Universal Unique Identifiers is a well-known concept that’s been used in software for years. UUIDs are 128-bit hexadecimal numbers that are globally unique.
There are four versions of UUIDs.
- UUID1 uses MAC address and timestamp to generate effective uniqueness.
- UUID3 and UUID 5 uses cryptographic hashing and application-provided text strings to generate UUID. (UUID 3 uses MD5 hashing, and UUID 5 uses SHA-1 hashing).
- UUID4 uses pseudo-random number generators to generate UUID.
UUID has the following advantages and disadvantages:
- Any server can independently generate a unique ID without any coordination.
- Effectively unique with the rare chance of duplicates.
- They are large and complex to index.
- Generated IDs are not ordered.
- 128-bit may be too big for an ID for some use cases.
MySQL generate ID using AUTO_INCREMENT.
- Guarantees ordering and uniqueness.
- Simplicity to use a database to generate.
- Not horizontally scalable since you only have one instance.
- Not fault-tolerant since you only have one instance to generate ID.
MongoDB uses ObjectIds as the default value of _id field of each document, which is generated while the creation of any document.
MongoDB Object Ids are 12-byte (96-bit) hexadecimal integers that begin with a random value and consist of a 4-byte epoch timestamp in seconds, a 3-byte machine identification, a 2-byte process id, and a 3-byte counter.
This is a smaller UUID than the previous 128-bit version. However, the size is more than we would typically find in a single MySQL auto-increment column (a 64-bit digit value).
- Each application thread creates IDs individually, reducing ID creation failure spots and contention. The IDs remain time-sortable if the first component of the ID is a timestamp.
- To establish adequate uniqueness assurances, additional storage space (96 bits or more) is usually required.
- Some UUID types have no natural order and are random.
Filicker developed ticket servers to generate disitrbuted primary keys. They use a centtralized auto_increatement feature in a single database.
- It performs admirably in a sharded database and at scale.
- Short length, good indexing, and does not degrade query speed while dealing with massive datasets.
- Because all nodes rely on this table for the next Id, there is a single point of failure.
- Ticketing servers can become a write bottleneck at scale because they may not be adequate when the number of writes per second is enormous, causing the ticketing server to overload and decrease performance.
- Extra computers are required for ticketing servers.
- There is a single point of failure if we use a single database, and we can’t ensure that ids will be sortable over time if we use many databases.
There’s a famous ID generator called Snowflakes created by Twitter.
– Roughly ordered and unique.
– Can handle high throughput.
– No need for machine coordination.
– 64-bit number.
– Can horizontally scale by adding more machines.
– Still not perfectly ordered. If two different machines generate two IDs, it’s unclear who was generated first.

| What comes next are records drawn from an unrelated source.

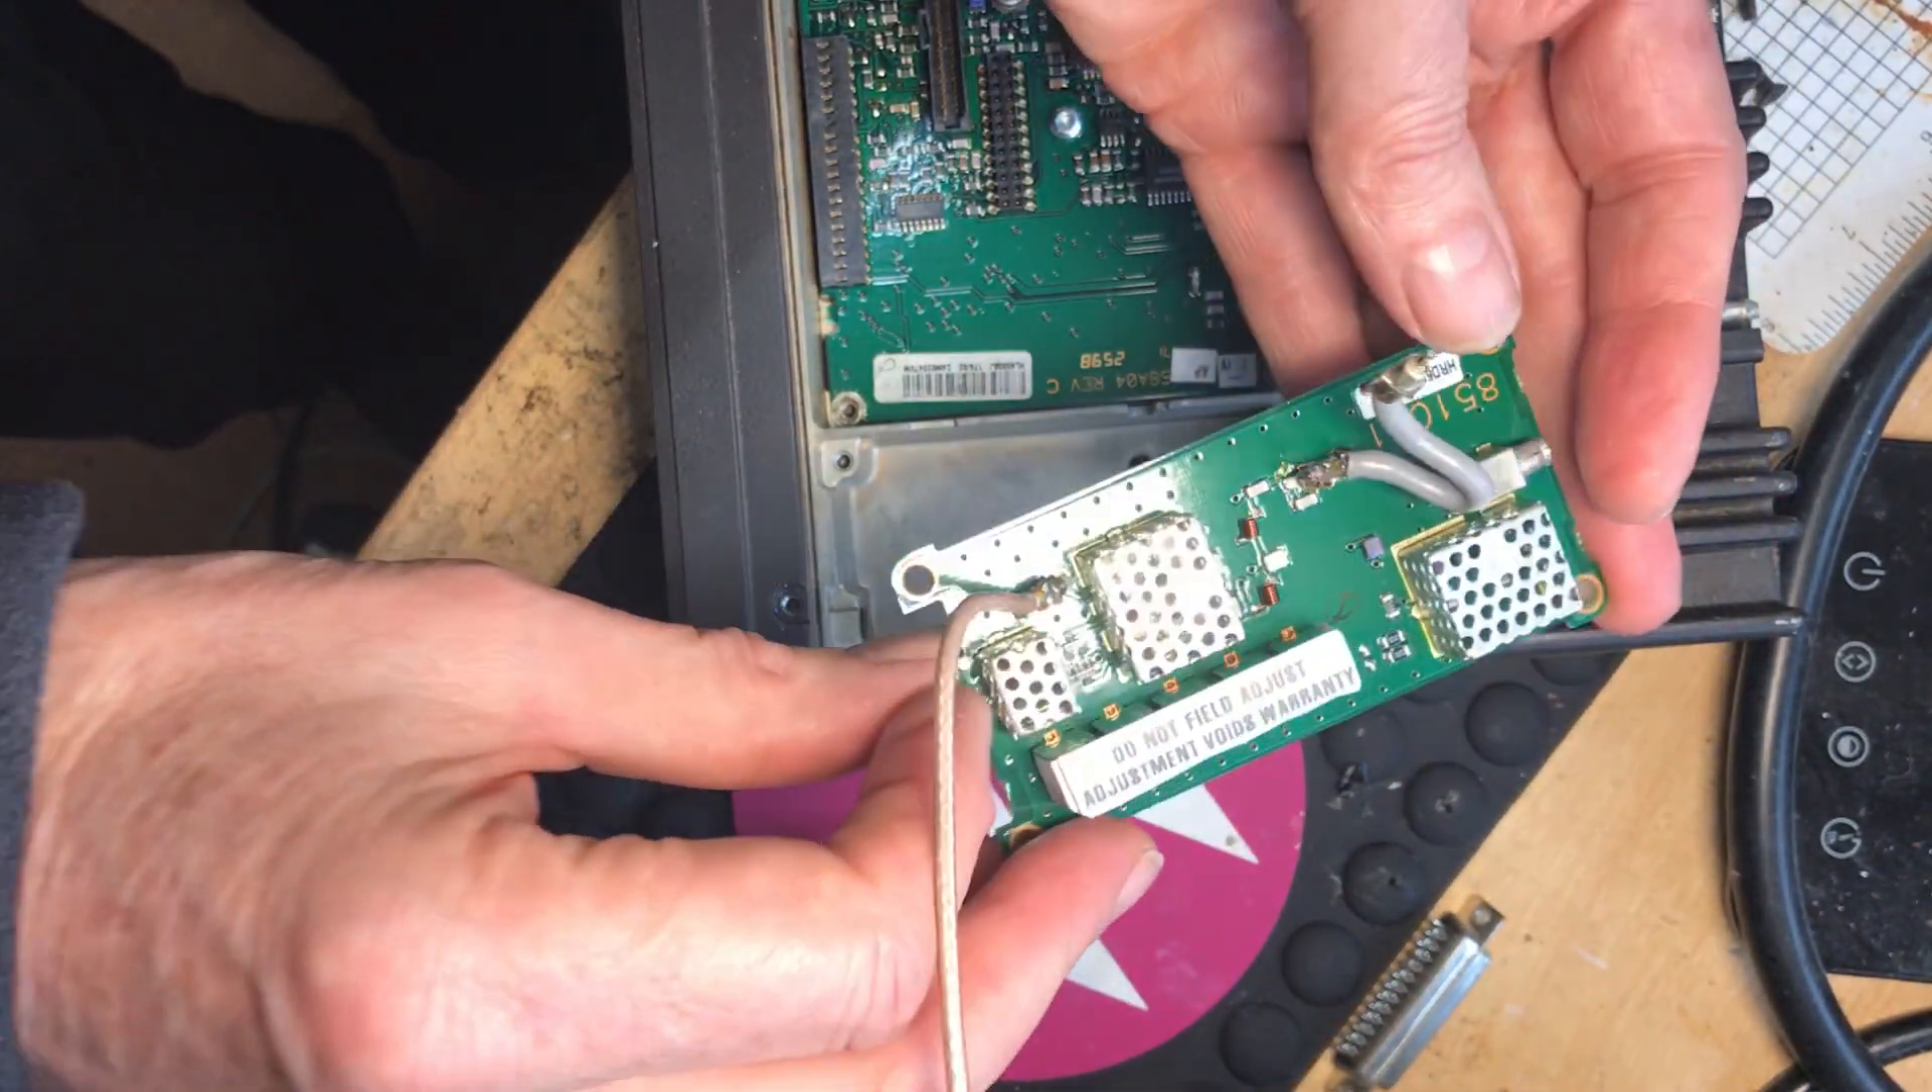So that's the front end board out ready for modifying in the next video I'll explain what we do there.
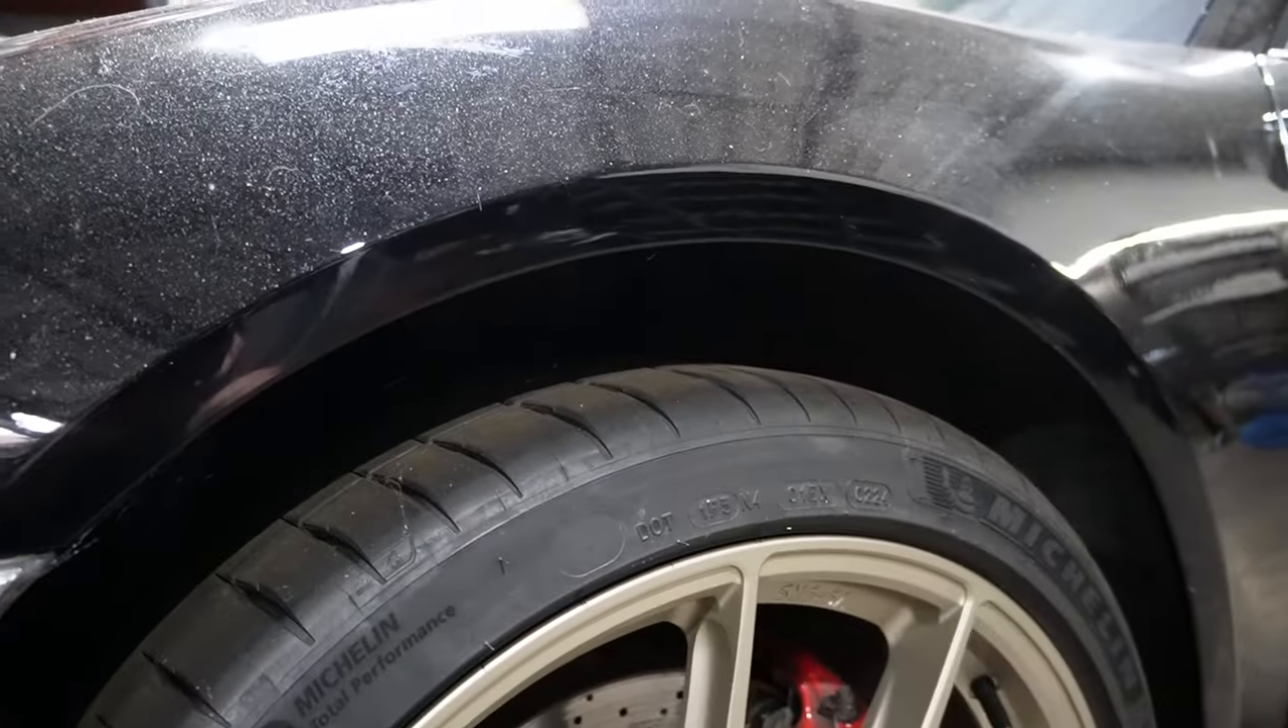But for this car right now, at the current height, it's probably, say, at the same height as the E91M3, but as you guys can see, it's got a monster gap.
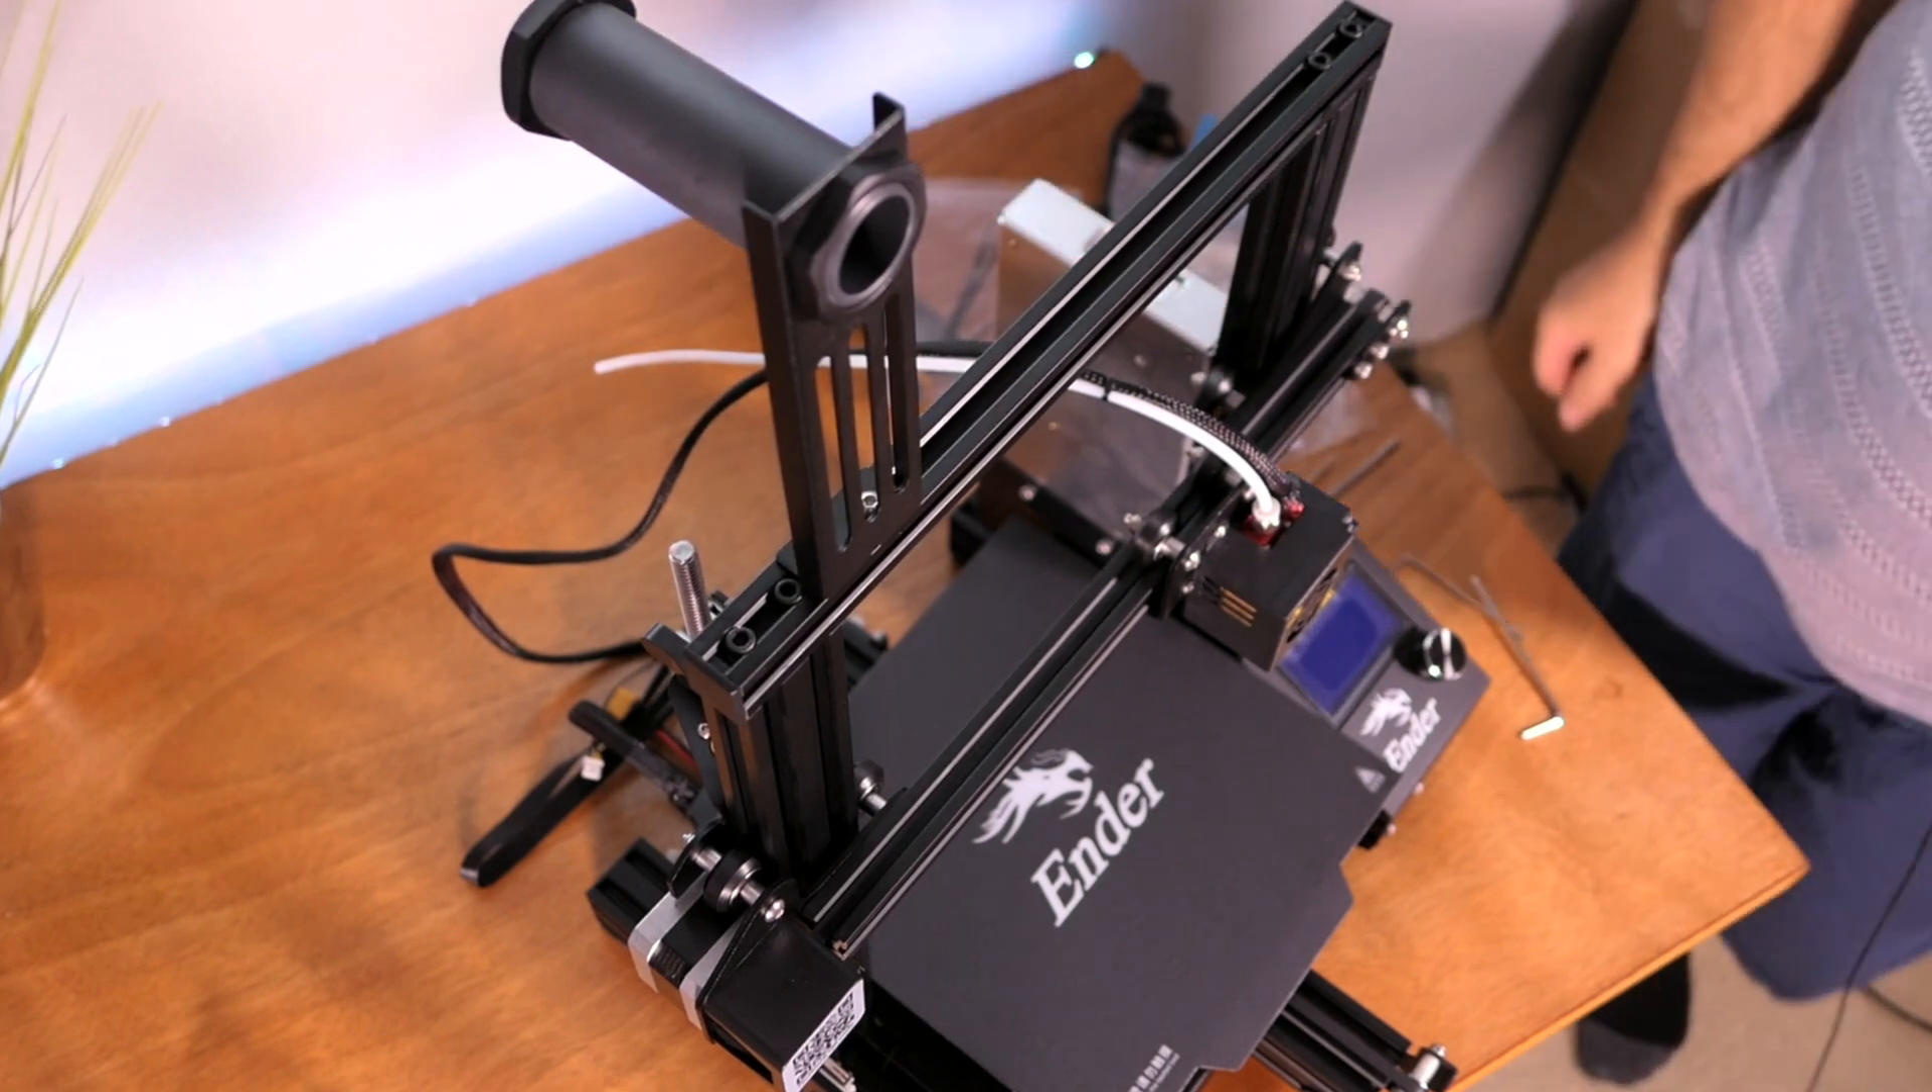Now we got ourselves a little spool holder up here.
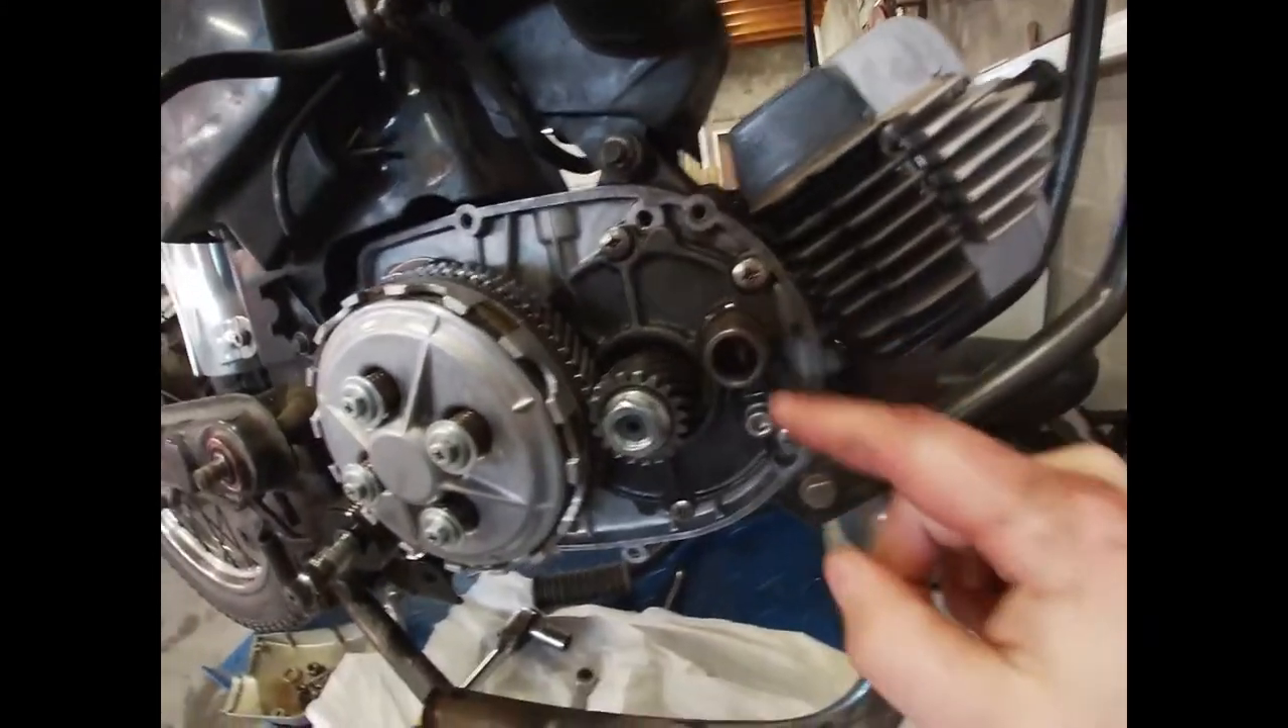As you can see the case is off we got the clutch right here with its friction disks.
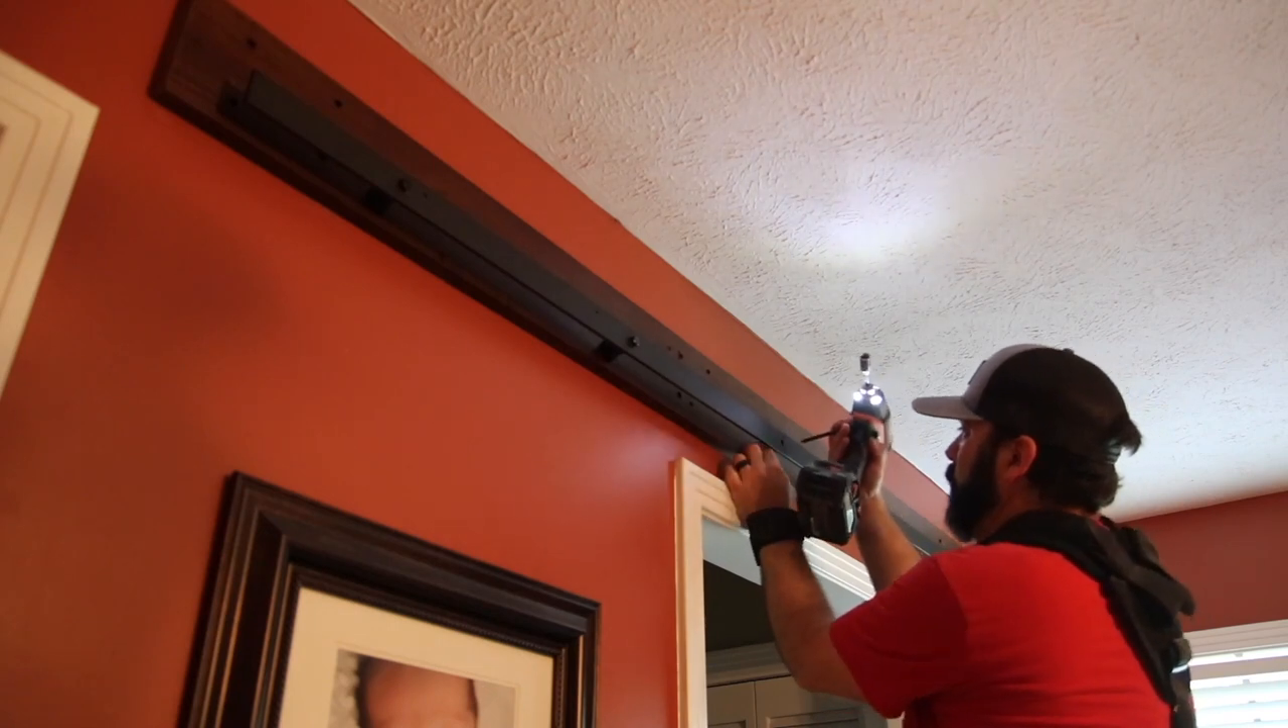I've got a piece of wood on the wall here because I'm trying to give myself some clearance over my door.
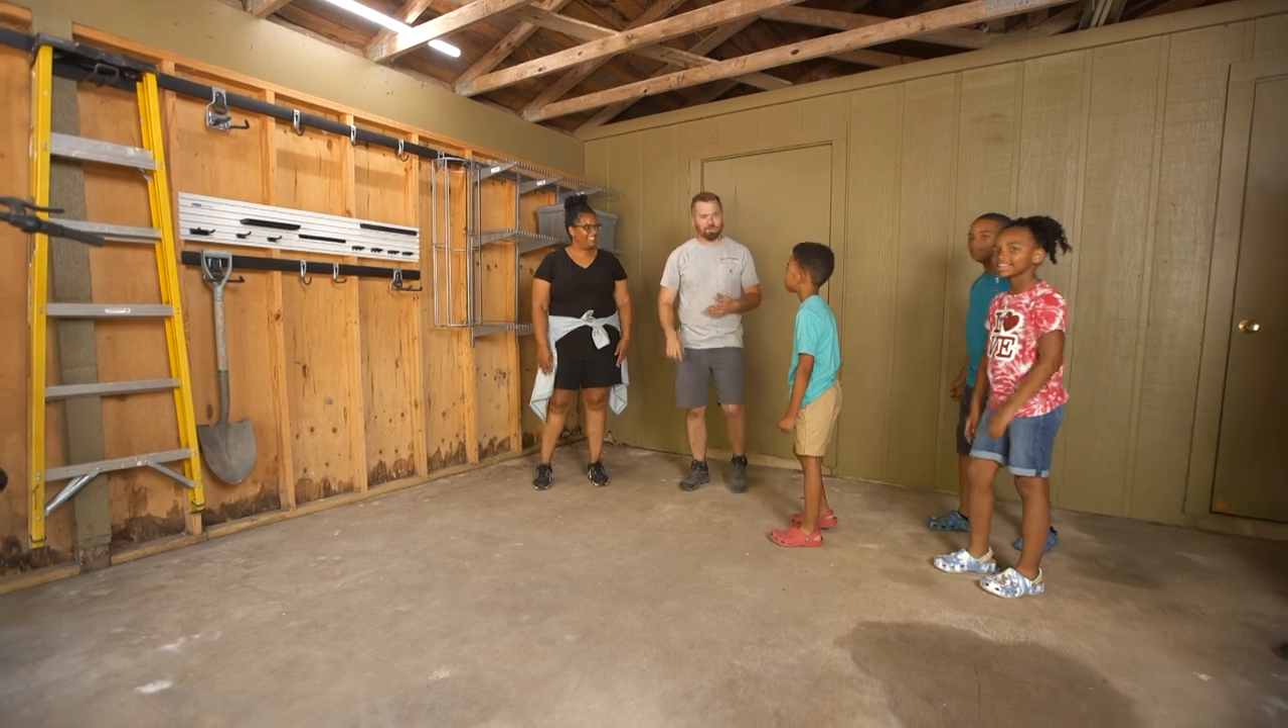We got the ladder hanging up, but we need your help to fill up all the rest of this.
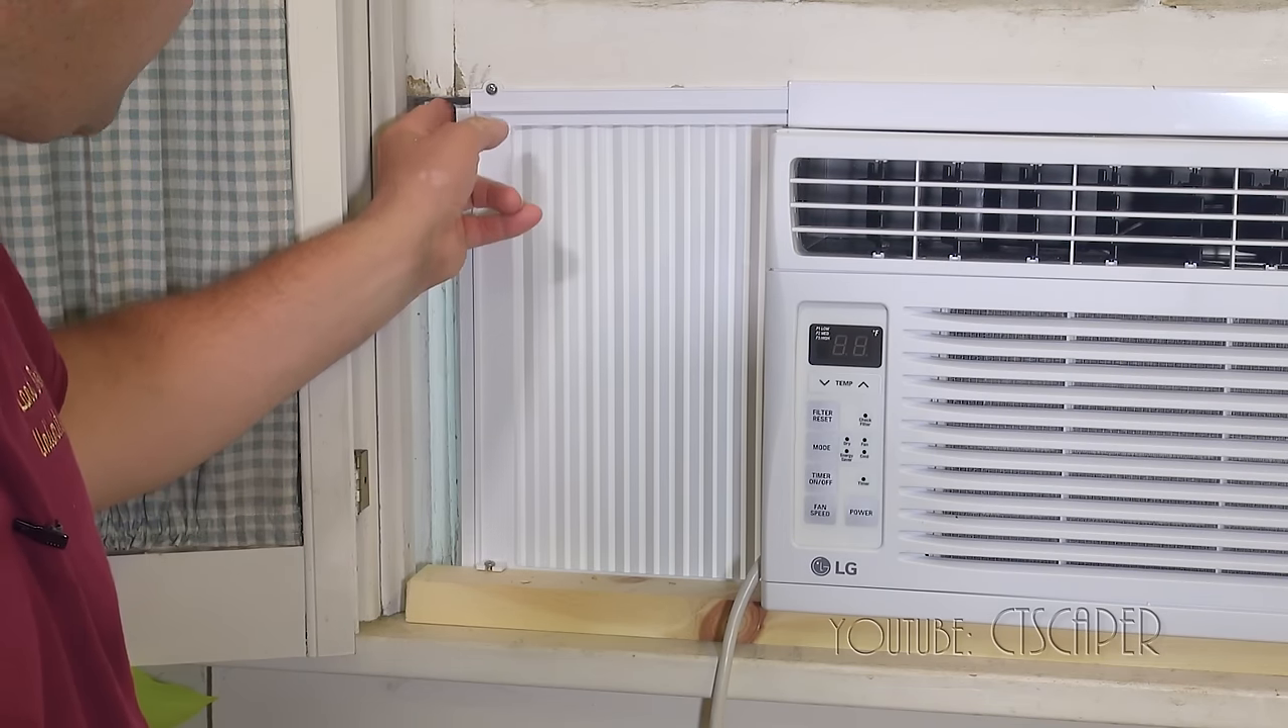I've got about a two inch gap at the end here, because my window is wider than 36 inches.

- Complexity to maintain since Snowflake requires machines to do the work like a UUID library.
Sonyflake is a distributed unique ID generator inspired by Twitter’s Snowflake.
As a result, Sonyflake has the following advantages and disadvantages:
- The lifetime (174 years) is longer than that of Snowflake (69 years)
- It can work in more distributed machines (2¹⁶) than Snowflake (2¹⁰)
- It can generate 2⁸ IDs per 10 msec at most in a single machine/thread (slower than Snowflake)
However, if you want more generation rate in a single host, you can easily run multiple Sonyflake ID generators concurrently using goroutines.
Since there are some disadvantages of those above implementations by tech giants, you can write a custom ID to meet your specific requirements.